Lub d Patong, one of the leading brands.

Lub d is leading the poshtel charge. Here’s the foyer of their Patong property.

Second generation upmarket hostels – dubbed ‘Poshtels – are recording rapid growth in Southeast Asia and also out-performing budget hotels on room rate.

A new report from C9 Hotelworks says the sector has grown 42% over the past two years, attaining a market size of more than 1,200 properties and nearly 52,000 beds.

“Thailand, Malaysia and Vietnam are now the top three players in the region, with Indonesia narrowing the margin with year-on-year growth of 73%,”said C9’s Managing Director Bill Barnett.

He explained that: “Hostels are unlike hotels as average rates are calculated on a per bed basis, compared to hotels which use a per room rate.
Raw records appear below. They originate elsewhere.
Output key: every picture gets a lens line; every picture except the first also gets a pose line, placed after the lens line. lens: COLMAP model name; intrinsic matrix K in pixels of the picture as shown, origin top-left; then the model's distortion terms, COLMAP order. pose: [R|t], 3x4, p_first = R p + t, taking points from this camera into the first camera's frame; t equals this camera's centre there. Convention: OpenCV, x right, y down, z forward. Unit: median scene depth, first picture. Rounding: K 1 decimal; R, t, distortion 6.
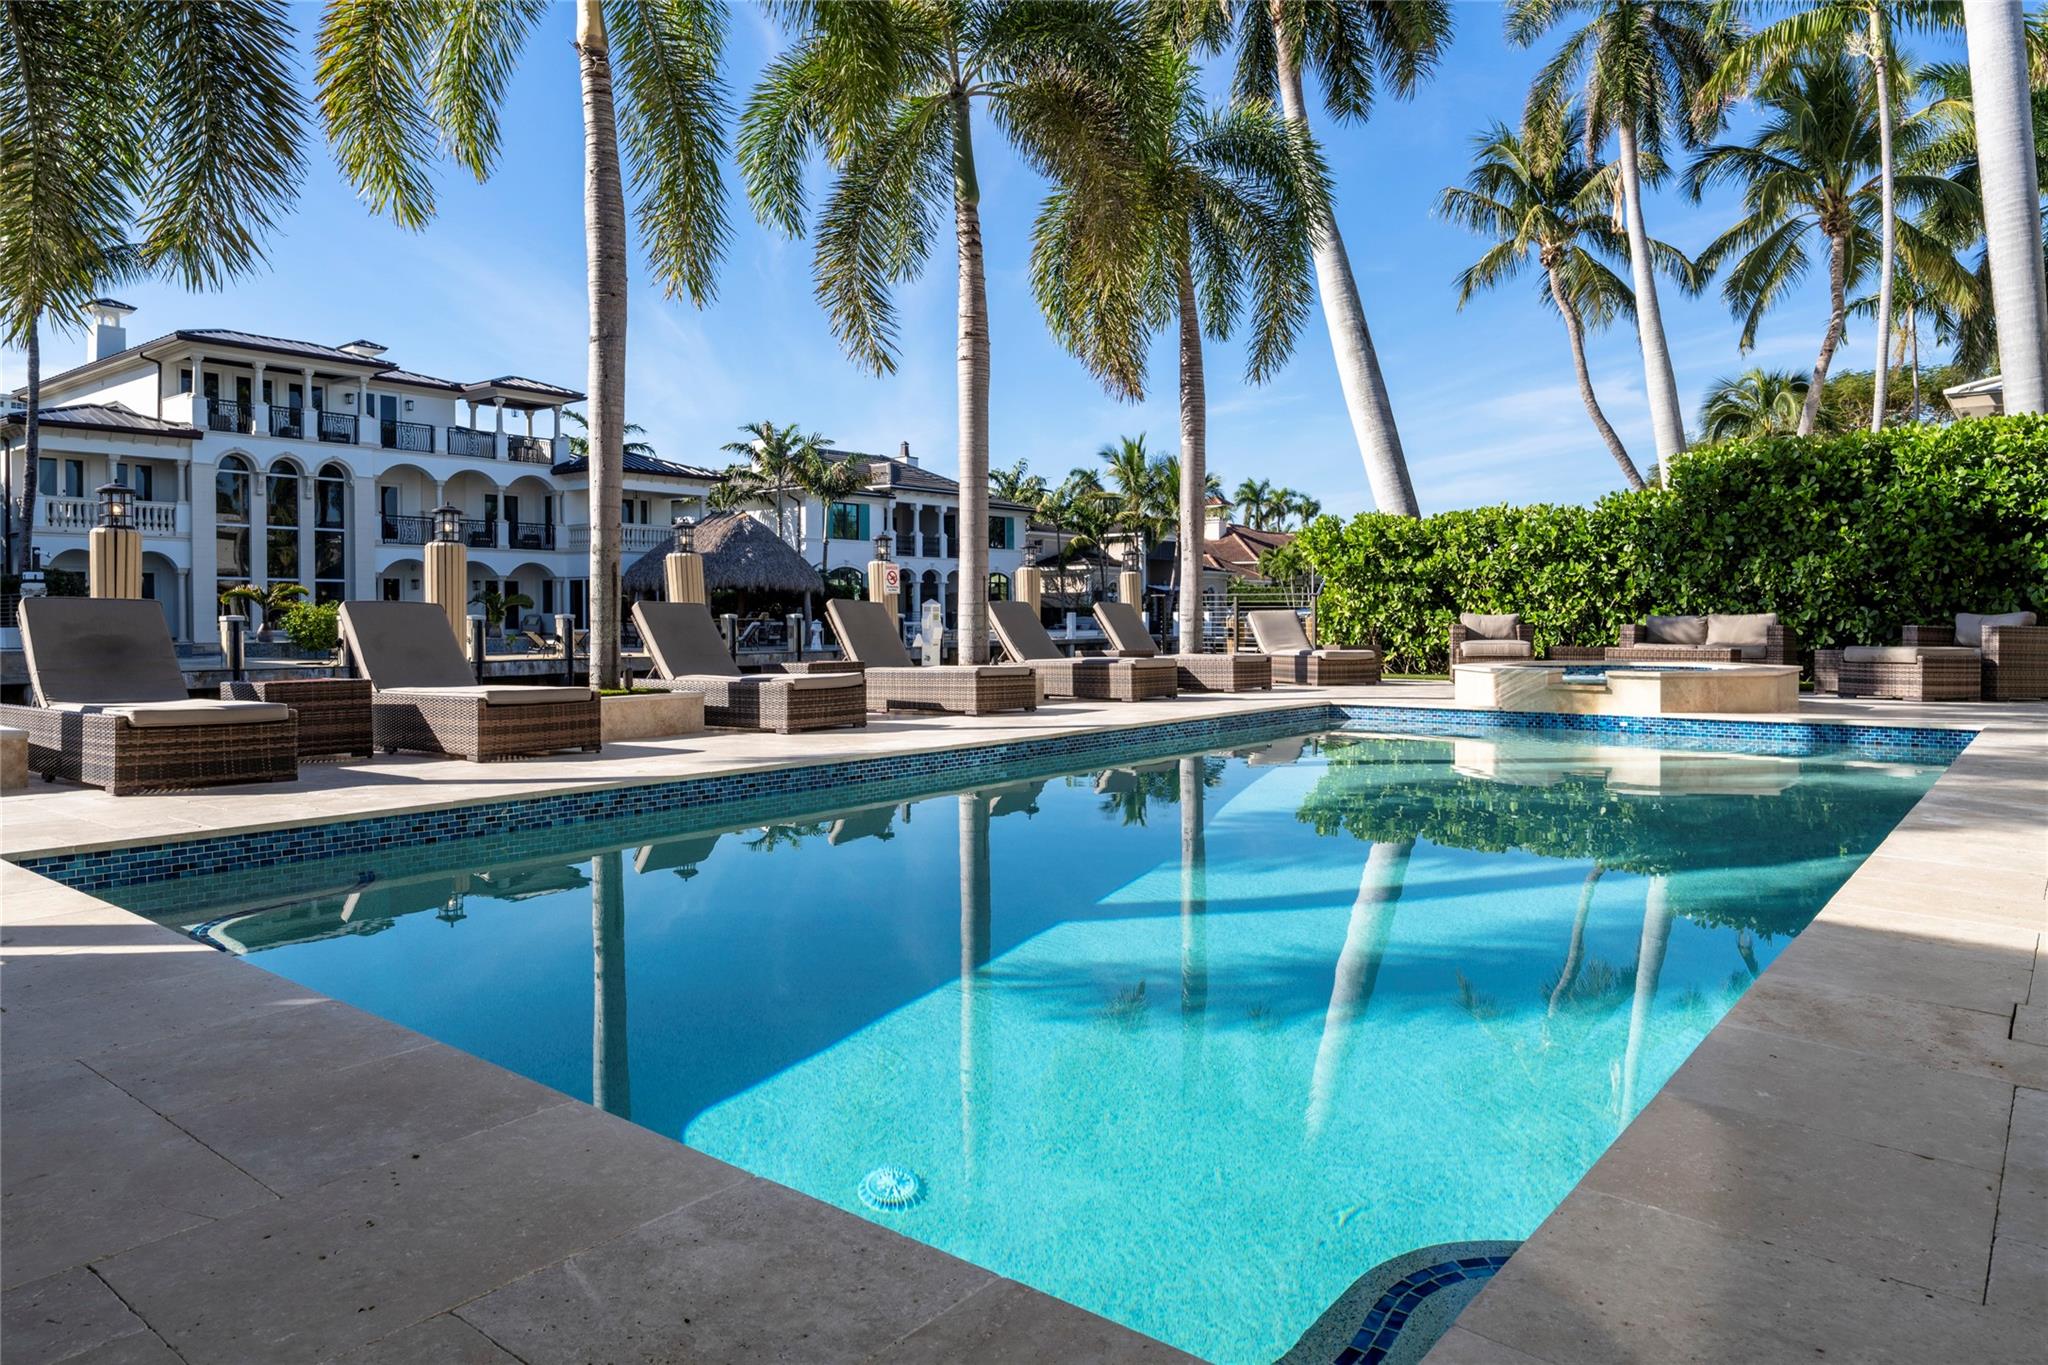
lens RADIAL K [[1296.1, 0, 1033.9], [0, 1296.1, 654.1], [0, 0, 1]] dist [-0.005650, -0.005492]
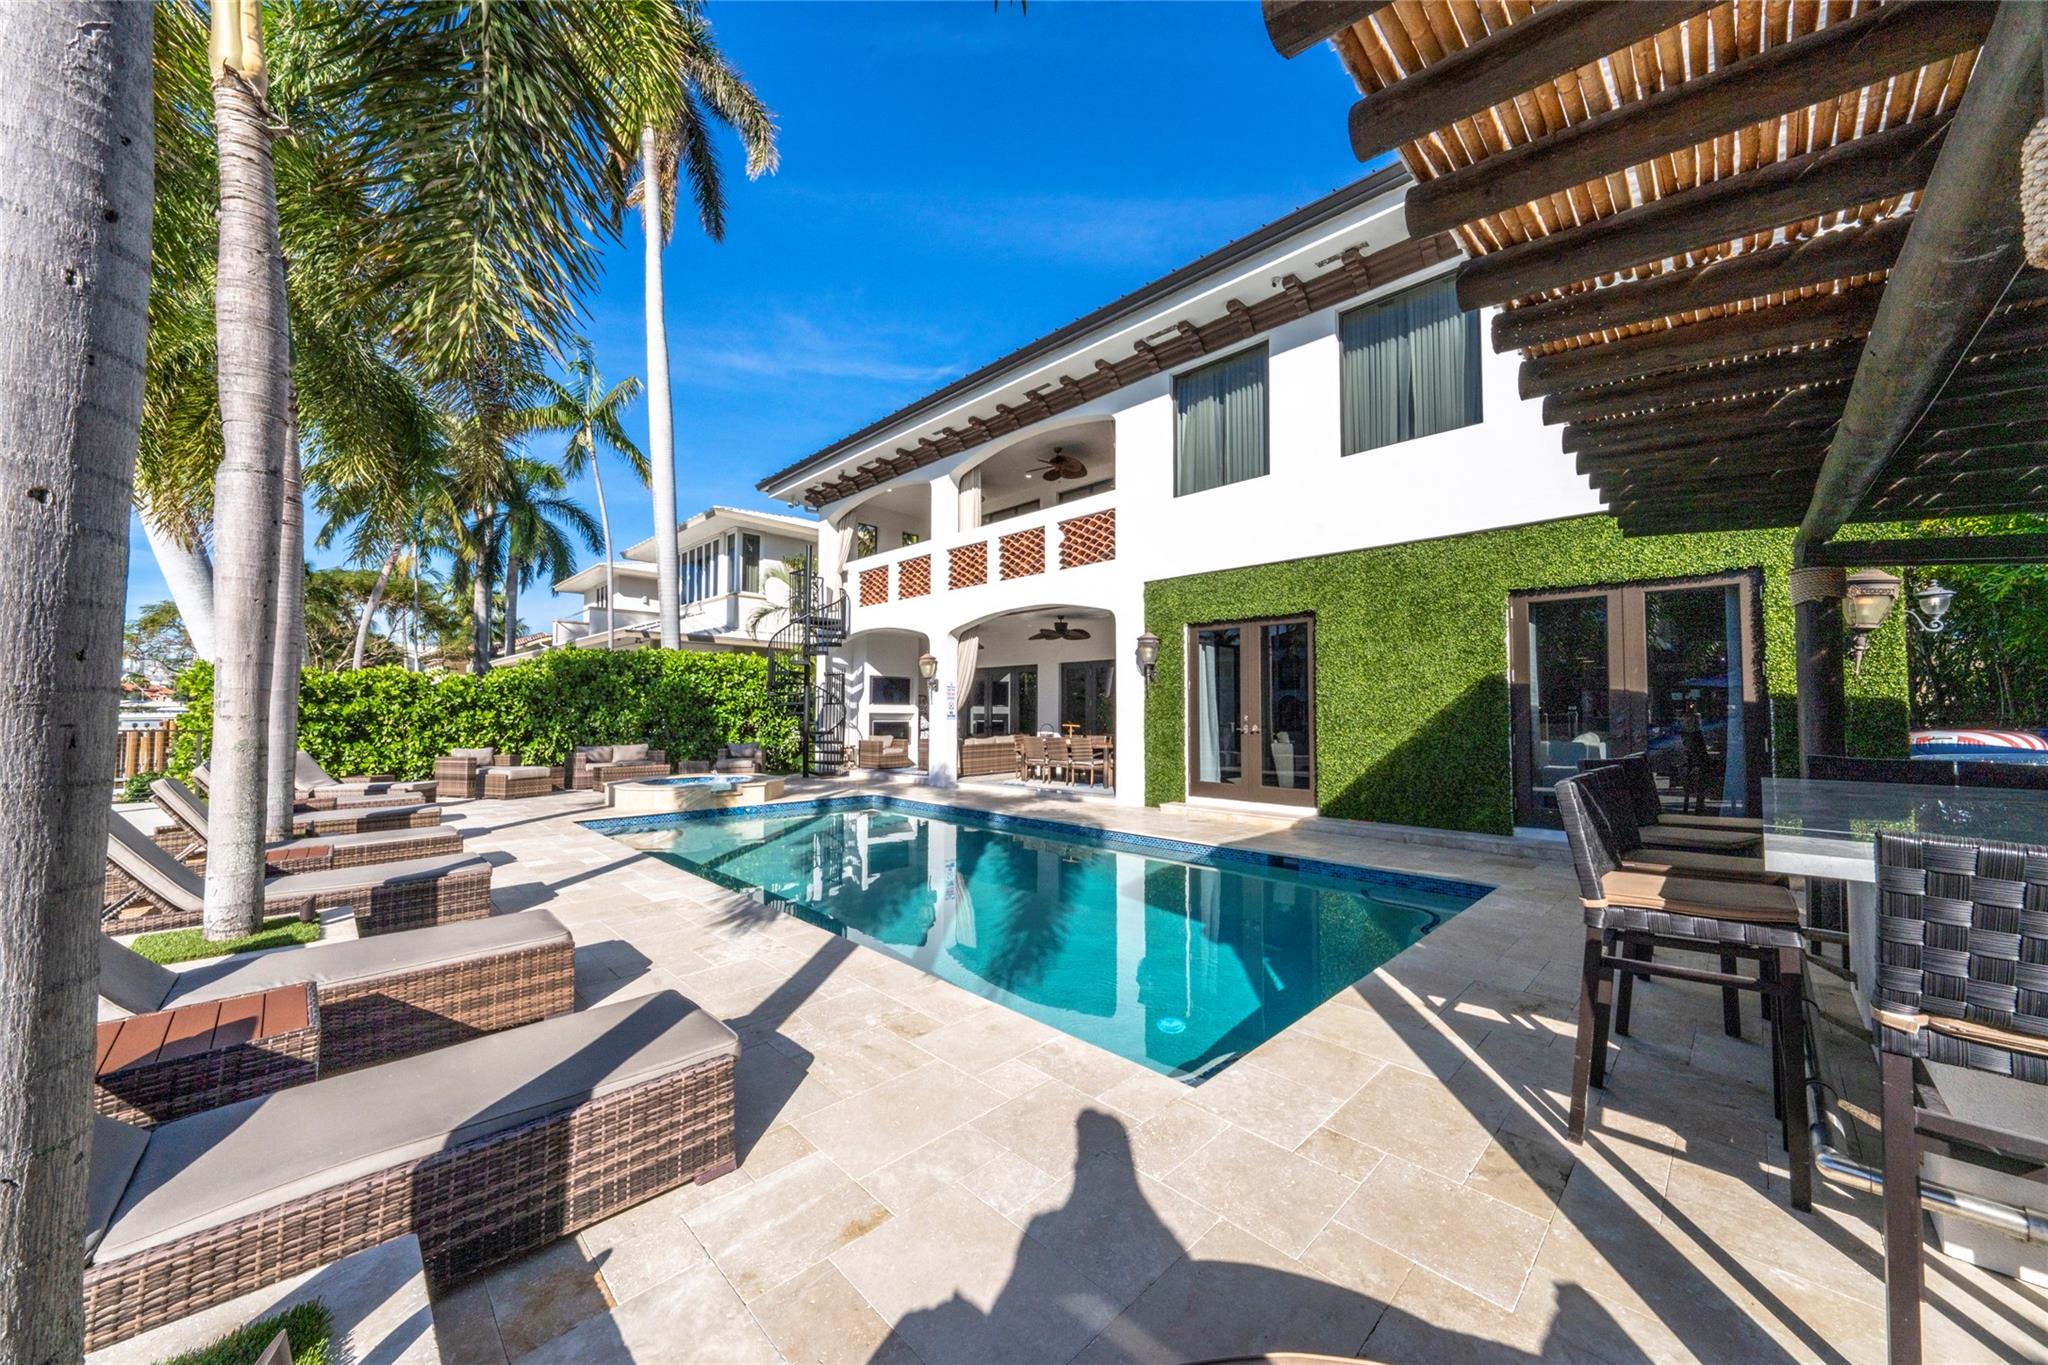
lens RADIAL K [[729.8, 0, 967.2], [0, 729.8, 685.8], [0, 0, 1]] dist [-0.002086, 0.000424]
pose [[0.132384, 0.039125, 0.990426, -0.151892], [0.024662, 0.998781, -0.042752, -0.020722], [-0.990892, 0.030086, 0.131258, 0.133084]]
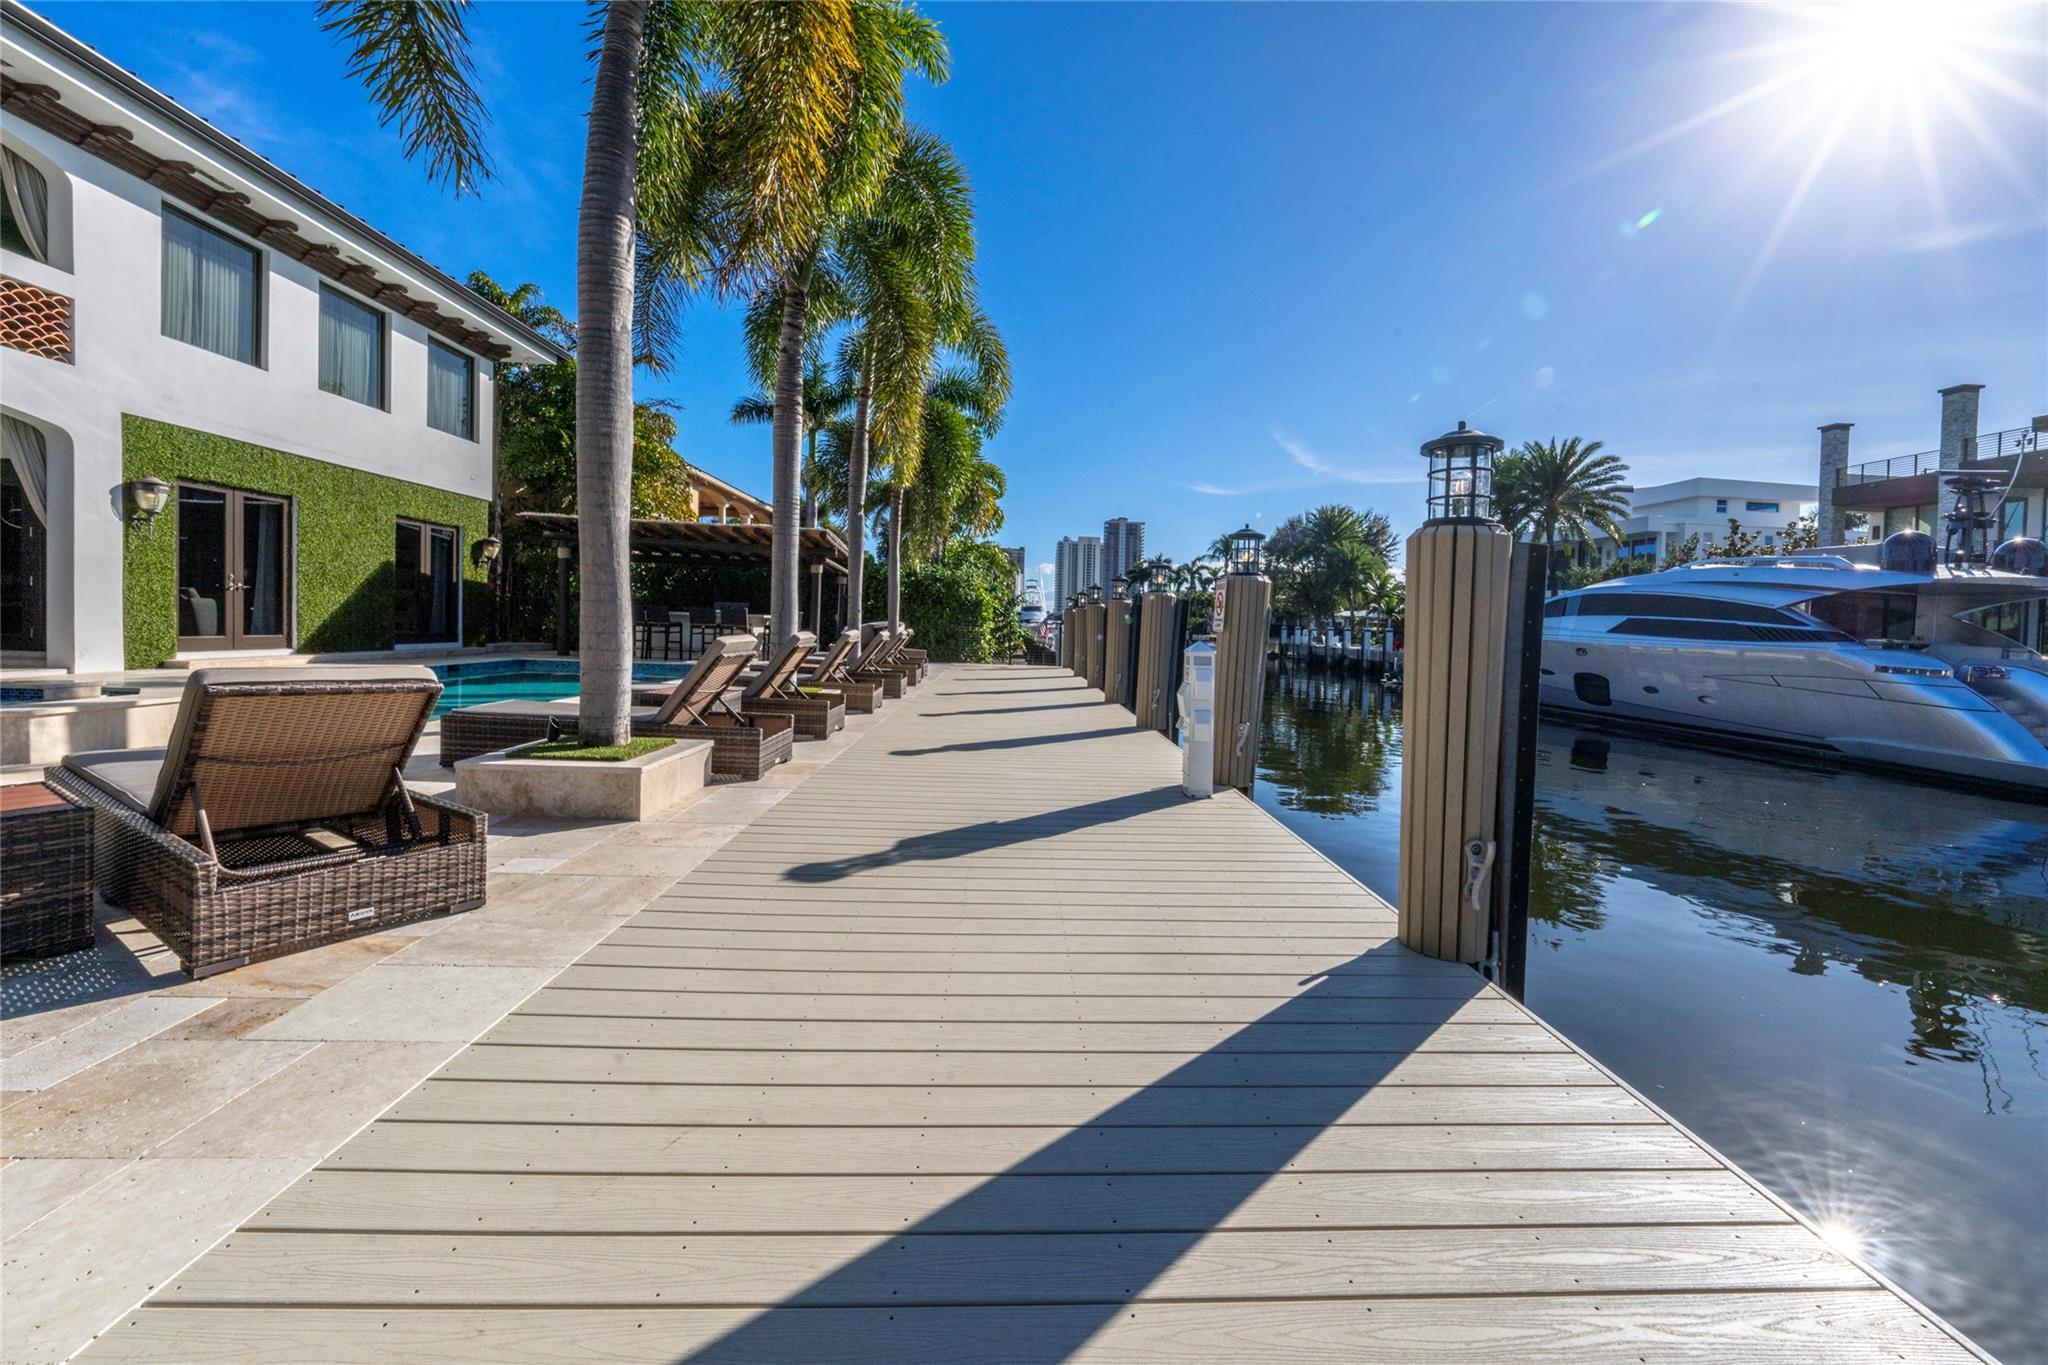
lens RADIAL K [[807.8, 0, 1075.8], [0, 807.8, 649.0], [0, 0, 1]] dist [0.000001, -0.000871]
pose [[-0.724625, -0.006755, -0.689110, 0.107245], [-0.050503, 0.997784, 0.043325, -0.019890], [0.687290, 0.066197, -0.723360, 0.549548]]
“Our research across Southeast Asia shows that if comparing the two accommodation models side by side, the average room rates in newer hostel properties are matching or exceeding those in the more established budget hotel tier.”
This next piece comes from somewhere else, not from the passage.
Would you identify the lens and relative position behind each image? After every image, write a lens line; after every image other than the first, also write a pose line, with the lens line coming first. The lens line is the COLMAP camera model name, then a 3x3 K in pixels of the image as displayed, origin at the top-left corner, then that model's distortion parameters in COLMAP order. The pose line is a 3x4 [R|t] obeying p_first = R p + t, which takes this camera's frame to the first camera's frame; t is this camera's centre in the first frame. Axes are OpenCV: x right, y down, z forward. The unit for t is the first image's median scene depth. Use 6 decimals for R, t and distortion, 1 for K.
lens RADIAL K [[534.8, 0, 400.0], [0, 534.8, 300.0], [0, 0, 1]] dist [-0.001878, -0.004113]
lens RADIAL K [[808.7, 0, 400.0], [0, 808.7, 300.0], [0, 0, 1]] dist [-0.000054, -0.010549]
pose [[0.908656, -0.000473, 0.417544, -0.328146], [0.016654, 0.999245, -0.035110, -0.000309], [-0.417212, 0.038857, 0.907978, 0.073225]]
Barnett said as a result of this – and also the fact that hostels, unlike formulaic budget hotel brands, can easily adapt to retro-fits and re-purposed real estate – the sector is attracting increased investment.

“An increasing number of groups are now developing a critical mass of properties while we are already seeing private equity players in Southeast Asia start to chase the trail of what is arguable the region’s must exciting travel space.”